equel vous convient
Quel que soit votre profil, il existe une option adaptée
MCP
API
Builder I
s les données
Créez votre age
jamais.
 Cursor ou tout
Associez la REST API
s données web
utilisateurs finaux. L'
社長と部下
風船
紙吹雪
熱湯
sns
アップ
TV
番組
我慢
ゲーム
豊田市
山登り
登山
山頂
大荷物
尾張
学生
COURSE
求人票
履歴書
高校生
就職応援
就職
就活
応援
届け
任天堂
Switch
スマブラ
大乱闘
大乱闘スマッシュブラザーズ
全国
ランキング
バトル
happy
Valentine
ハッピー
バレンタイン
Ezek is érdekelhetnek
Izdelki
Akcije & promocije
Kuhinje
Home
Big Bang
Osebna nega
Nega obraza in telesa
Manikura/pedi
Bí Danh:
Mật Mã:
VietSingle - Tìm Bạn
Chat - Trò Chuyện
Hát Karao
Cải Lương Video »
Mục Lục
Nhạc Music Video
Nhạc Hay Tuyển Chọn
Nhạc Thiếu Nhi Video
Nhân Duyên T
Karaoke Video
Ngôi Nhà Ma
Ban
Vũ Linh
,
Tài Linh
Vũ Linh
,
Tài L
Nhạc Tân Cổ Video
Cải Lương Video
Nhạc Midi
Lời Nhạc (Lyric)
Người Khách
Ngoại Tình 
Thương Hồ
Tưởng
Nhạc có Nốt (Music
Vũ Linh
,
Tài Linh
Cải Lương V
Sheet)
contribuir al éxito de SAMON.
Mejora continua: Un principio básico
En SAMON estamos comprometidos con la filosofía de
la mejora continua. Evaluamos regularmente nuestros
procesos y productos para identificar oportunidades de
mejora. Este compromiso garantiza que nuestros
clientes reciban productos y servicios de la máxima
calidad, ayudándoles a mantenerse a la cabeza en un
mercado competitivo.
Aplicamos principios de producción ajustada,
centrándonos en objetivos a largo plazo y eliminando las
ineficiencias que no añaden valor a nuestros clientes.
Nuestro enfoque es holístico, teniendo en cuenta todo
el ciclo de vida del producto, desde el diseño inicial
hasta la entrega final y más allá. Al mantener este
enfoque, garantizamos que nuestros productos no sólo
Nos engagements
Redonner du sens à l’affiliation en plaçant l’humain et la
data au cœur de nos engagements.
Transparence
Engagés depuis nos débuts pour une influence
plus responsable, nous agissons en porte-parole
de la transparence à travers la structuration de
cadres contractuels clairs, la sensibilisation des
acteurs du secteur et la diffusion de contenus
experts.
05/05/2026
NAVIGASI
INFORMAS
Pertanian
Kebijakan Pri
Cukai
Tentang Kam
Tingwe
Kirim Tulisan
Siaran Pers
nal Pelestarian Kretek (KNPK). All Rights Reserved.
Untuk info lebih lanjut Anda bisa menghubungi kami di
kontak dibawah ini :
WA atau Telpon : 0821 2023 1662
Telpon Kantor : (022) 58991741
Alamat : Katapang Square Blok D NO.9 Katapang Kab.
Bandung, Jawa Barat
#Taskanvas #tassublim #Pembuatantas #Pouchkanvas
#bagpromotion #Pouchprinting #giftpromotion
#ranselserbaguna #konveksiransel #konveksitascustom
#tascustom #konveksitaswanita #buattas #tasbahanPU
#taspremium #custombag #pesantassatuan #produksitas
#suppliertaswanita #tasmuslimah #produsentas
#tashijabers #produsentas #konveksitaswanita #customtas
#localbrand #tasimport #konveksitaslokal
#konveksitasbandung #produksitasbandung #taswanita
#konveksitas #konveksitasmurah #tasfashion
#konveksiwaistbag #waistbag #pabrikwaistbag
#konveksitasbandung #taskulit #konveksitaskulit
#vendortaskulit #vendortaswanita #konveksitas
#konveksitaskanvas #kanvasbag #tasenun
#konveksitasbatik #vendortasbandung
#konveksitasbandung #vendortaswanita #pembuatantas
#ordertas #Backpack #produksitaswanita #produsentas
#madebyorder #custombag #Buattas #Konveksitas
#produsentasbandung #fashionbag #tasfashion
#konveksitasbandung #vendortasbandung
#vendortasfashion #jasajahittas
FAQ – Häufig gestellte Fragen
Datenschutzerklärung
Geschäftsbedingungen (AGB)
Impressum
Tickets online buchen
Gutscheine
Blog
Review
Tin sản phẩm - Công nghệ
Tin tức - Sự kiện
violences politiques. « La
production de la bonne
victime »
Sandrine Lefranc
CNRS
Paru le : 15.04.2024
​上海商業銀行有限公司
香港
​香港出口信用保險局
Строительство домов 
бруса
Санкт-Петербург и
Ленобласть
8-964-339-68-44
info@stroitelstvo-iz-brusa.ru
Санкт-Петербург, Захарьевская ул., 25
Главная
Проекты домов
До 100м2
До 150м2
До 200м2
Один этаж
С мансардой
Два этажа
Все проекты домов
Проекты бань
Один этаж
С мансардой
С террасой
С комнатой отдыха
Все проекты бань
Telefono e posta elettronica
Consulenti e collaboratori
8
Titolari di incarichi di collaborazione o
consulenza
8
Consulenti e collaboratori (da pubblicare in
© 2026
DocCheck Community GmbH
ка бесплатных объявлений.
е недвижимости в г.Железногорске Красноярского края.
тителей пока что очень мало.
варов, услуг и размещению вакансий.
--------------------------------
### [WHAT YOU SHOULD DO]
Copy out, unchanged, the lines from the start of the records to the line containing "enfoque, garantizamos que", including that line.

### [ANSWER TO THIS EXERCISE]
equel vous convient
Quel que soit votre profil, il existe une option adaptée
MCP
API
Builder I
s les données
Créez votre age
jamais.
 Cursor ou tout
Associez la REST API
s données web
utilisateurs finaux. L'
社長と部下
風船
紙吹雪
熱湯
sns
アップ
TV
番組
我慢
ゲーム
豊田市
山登り
登山
山頂
大荷物
尾張
学生
COURSE
求人票
履歴書
高校生
就職応援
就職
就活
応援
届け
任天堂
Switch
スマブラ
大乱闘
大乱闘スマッシュブラザーズ
全国
ランキング
バトル
happy
Valentine
ハッピー
バレンタイン
Ezek is érdekelhetnek
Izdelki
Akcije & promocije
Kuhinje
Home
Big Bang
Osebna nega
Nega obraza in telesa
Manikura/pedi
Bí Danh:
Mật Mã:
VietSingle - Tìm Bạn
Chat - Trò Chuyện
Hát Karao
Cải Lương Video »
Mục Lục
Nhạc Music Video
Nhạc Hay Tuyển Chọn
Nhạc Thiếu Nhi Video
Nhân Duyên T
Karaoke Video
Ngôi Nhà Ma
Ban
Vũ Linh
,
Tài Linh
Vũ Linh
,
Tài L
Nhạc Tân Cổ Video
Cải Lương Video
Nhạc Midi
Lời Nhạc (Lyric)
Người Khách
Ngoại Tình 
Thương Hồ
Tưởng
Nhạc có Nốt (Music
Vũ Linh
,
Tài Linh
Cải Lương V
Sheet)
contribuir al éxito de SAMON.
Mejora continua: Un principio básico
En SAMON estamos comprometidos con la filosofía de
la mejora continua. Evaluamos regularmente nuestros
procesos y productos para identificar oportunidades de
mejora. Este compromiso garantiza que nuestros
clientes reciban productos y servicios de la máxima
calidad, ayudándoles a mantenerse a la cabeza en un
mercado competitivo.
Aplicamos principios de producción ajustada,
centrándonos en objetivos a largo plazo y eliminando las
ineficiencias que no añaden valor a nuestros clientes.
Nuestro enfoque es holístico, teniendo en cuenta todo
el ciclo de vida del producto, desde el diseño inicial
hasta la entrega final y más allá. Al mantener este
enfoque, garantizamos que nuestros productos no sólo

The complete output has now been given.